EXERCISE BRIEF:
Lines with the word "rapporter" in them are the ones to copy from the records.

EXCERPTED RECORDS:
= = = =
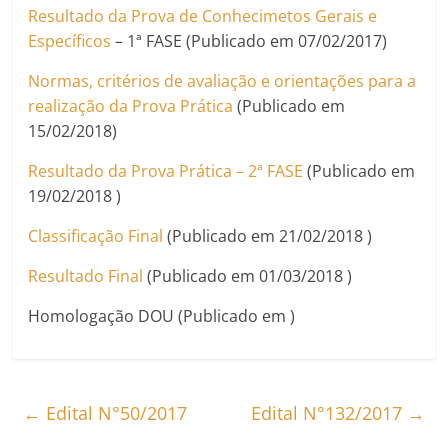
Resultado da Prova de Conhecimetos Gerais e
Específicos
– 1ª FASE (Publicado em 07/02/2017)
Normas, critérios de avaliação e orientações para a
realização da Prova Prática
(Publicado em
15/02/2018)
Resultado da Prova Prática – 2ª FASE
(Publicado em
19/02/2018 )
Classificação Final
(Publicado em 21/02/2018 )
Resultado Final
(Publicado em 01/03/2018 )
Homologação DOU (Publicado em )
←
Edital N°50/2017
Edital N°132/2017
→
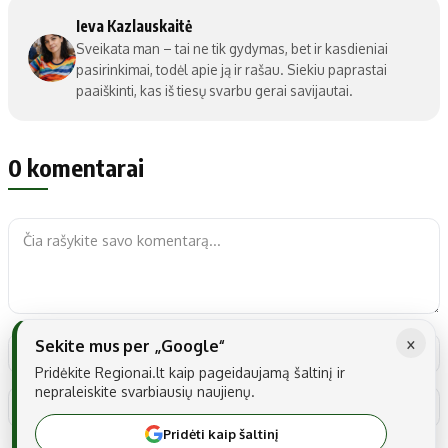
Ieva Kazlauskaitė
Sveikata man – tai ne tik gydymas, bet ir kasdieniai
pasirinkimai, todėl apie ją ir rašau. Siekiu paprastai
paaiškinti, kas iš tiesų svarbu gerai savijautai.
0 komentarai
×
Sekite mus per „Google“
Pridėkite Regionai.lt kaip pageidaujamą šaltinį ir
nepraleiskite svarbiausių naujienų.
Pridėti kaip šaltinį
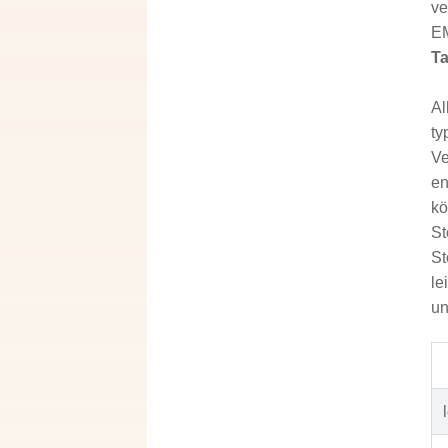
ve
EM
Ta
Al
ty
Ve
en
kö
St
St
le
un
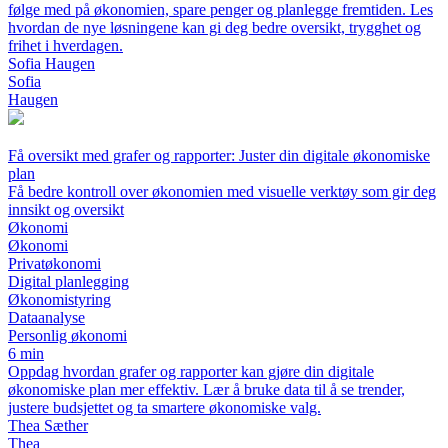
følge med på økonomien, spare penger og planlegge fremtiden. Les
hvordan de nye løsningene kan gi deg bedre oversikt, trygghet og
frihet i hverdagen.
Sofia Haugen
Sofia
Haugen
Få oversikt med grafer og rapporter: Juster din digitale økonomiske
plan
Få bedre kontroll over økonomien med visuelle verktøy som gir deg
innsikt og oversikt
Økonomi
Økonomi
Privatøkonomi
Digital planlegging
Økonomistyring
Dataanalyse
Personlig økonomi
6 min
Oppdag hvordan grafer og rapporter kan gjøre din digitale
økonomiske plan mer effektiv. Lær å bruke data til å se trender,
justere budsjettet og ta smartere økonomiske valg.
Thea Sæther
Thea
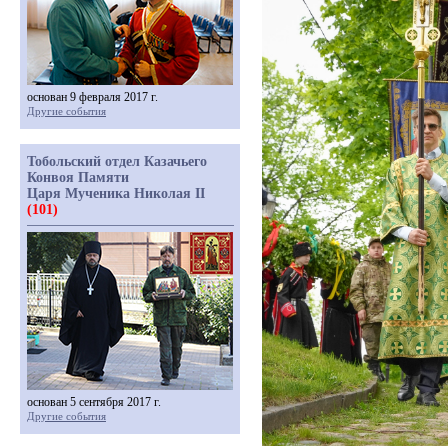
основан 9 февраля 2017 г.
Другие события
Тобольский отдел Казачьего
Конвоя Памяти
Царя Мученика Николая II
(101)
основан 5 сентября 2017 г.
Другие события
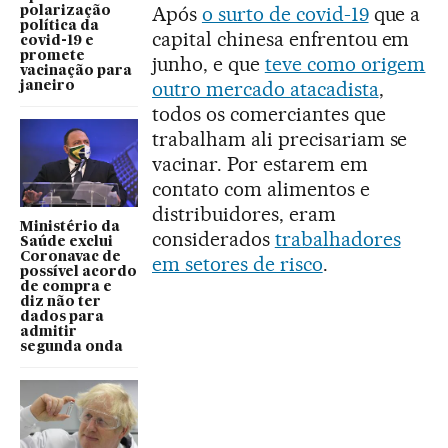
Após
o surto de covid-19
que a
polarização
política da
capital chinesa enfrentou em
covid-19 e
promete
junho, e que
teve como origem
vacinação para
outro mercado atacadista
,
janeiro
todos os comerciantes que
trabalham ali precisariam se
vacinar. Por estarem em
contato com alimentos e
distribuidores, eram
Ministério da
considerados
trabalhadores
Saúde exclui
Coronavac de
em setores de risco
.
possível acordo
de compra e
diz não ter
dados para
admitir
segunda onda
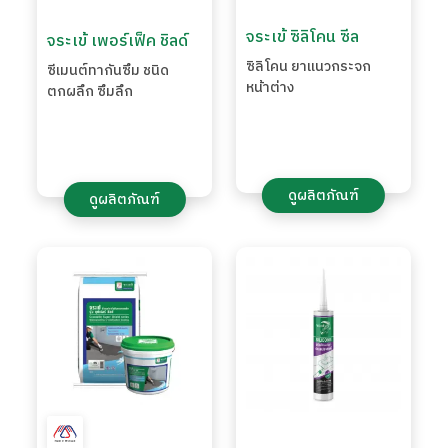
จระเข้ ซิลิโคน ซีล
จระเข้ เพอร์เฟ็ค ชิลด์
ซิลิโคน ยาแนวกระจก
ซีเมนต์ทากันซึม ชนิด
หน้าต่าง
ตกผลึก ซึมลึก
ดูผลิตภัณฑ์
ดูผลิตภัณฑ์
= = = =
COMPLETED EXERCISE:
Få oversikt med grafer og rapporter: Juster din digitale økonomiske
Oppdag hvordan grafer og rapporter kan gjøre din digitale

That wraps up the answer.